Цель задания
Ответьте на вопросы по фрагменту документа ниже.
(a) Что было на фотографиях в Яндексе?
(b) Какой устойчивый эпитет, как прочитано у Варандея, есть в Узбекистане?
(c) Центром кого, согласно написанному, был город?

Еще было написано, что город был центром активных ваххабитов и т.п. исламских радикалов, и их не так уж давно арестовали.

Впечатляло, но не прибавляло энтузиазма. 

На фоточках в Яндексе были сплошные пластмассовые аисты и огонечки. 

Но потом я прочитала у Варандея, что в Узбекистане есть устойчивый эпитет «наманганский». «Костюмчик у него какой-то наманганский, да и сам он…» или «Что-то тут у вас уже полный наманган!» Синонимично «гейский». Потому-де, что в этом  регионе мусульманского мира очень развита культура бачебазства, хотя вряд ли к детской проституции применимо слово «культура».

Исходные данные

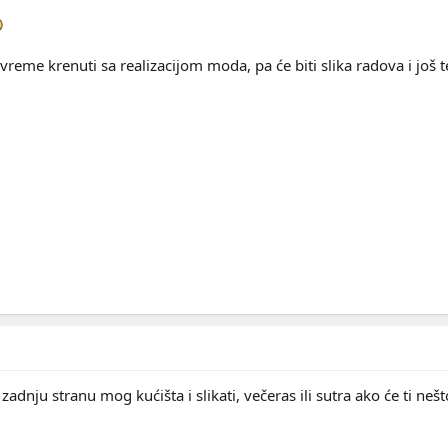
vreme krenuti sa realizacijom moda, pa će biti slika radova i još 
adnju stranu mog kućišta i slikati, večeras ili sutra ako će ti nešt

Готовое решение
(a) Сплошные пластмассовые аисты и огонечки.
(b) Эпитет «наманганский».
(c) Активных ваххабитов и т. п. исламских радикалов.